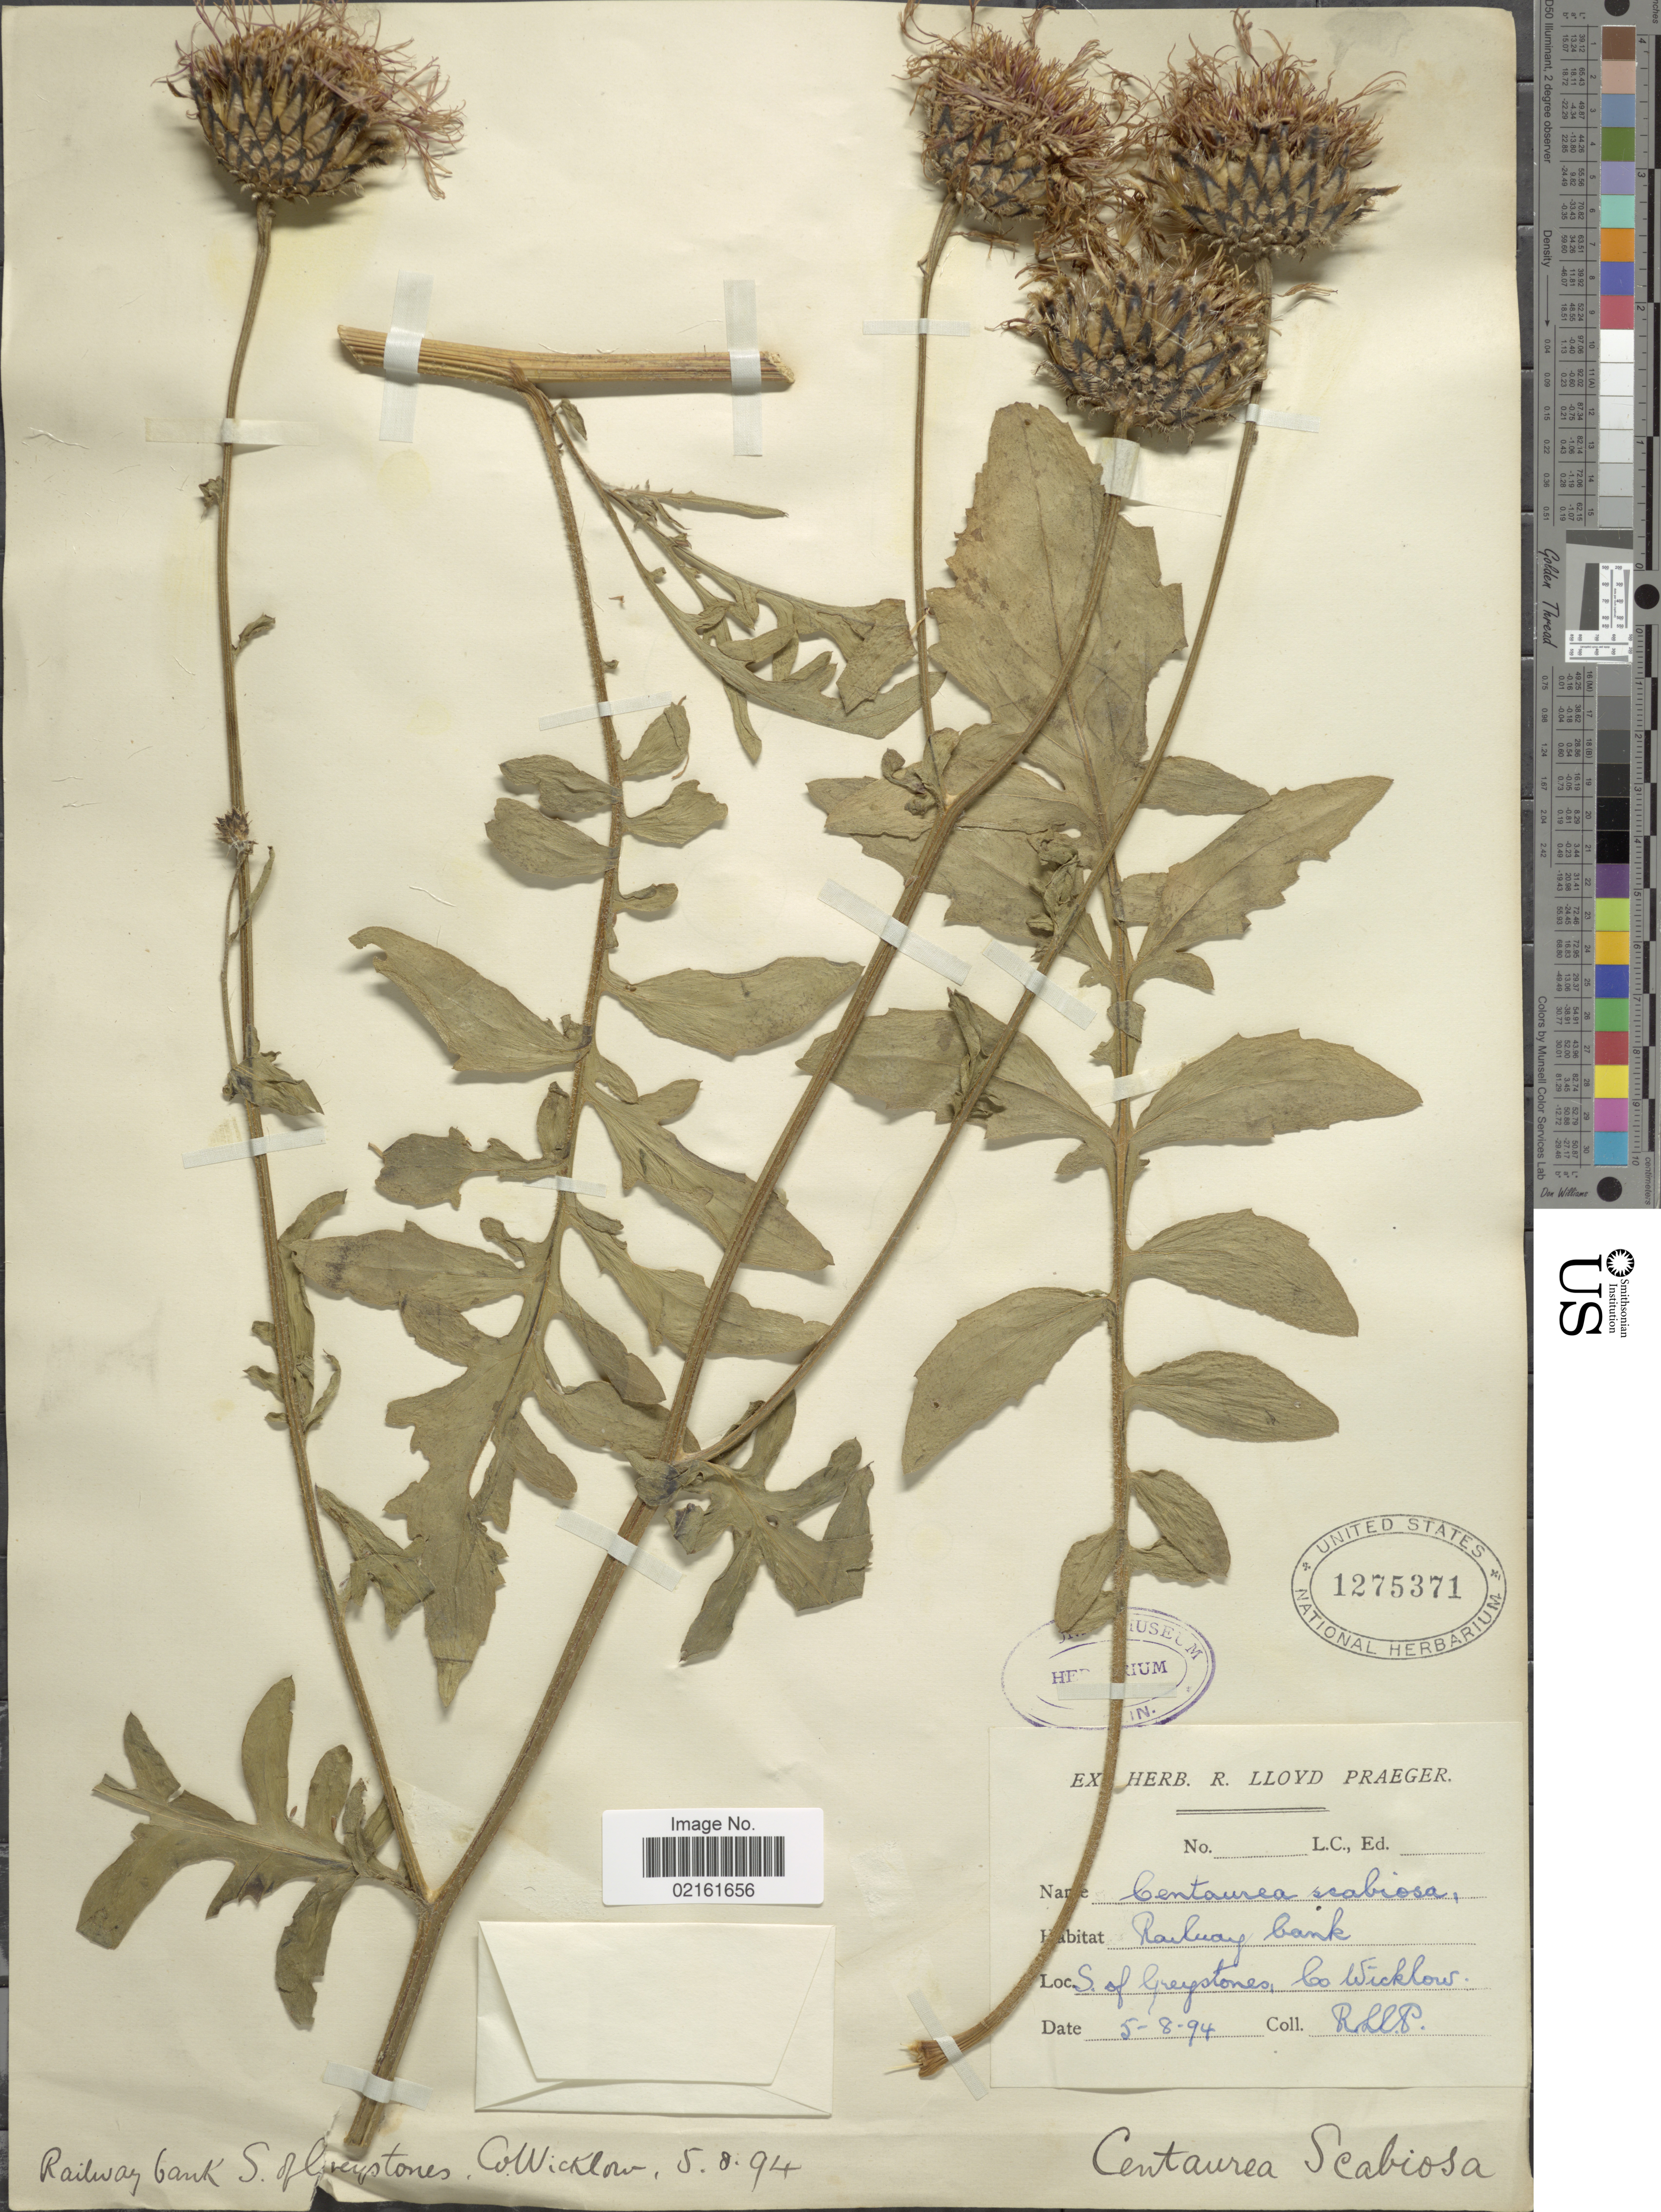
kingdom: Plantae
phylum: Tracheophyta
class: Magnoliopsida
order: Asterales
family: Asteraceae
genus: Centaurea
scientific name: Centaurea scabiosa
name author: L.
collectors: R. Praeger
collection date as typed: Transcribed d/m/y: 5/8/94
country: Ireland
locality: S. of Greystones, Co. Wicklow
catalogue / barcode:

Goal. Reproduce word for word the lines from the one containing "order: Asterales" through the last line of the records, inclusive.

Finished task.
order: Asterales
family: Asteraceae
genus: Centaurea
scientific name: Centaurea scabiosa
name author: L.
collectors: R. Praeger
collection date as typed: Transcribed d/m/y: 5/8/94
country: Ireland
locality: S. of Greystones, Co. Wicklow
catalogue / barcode:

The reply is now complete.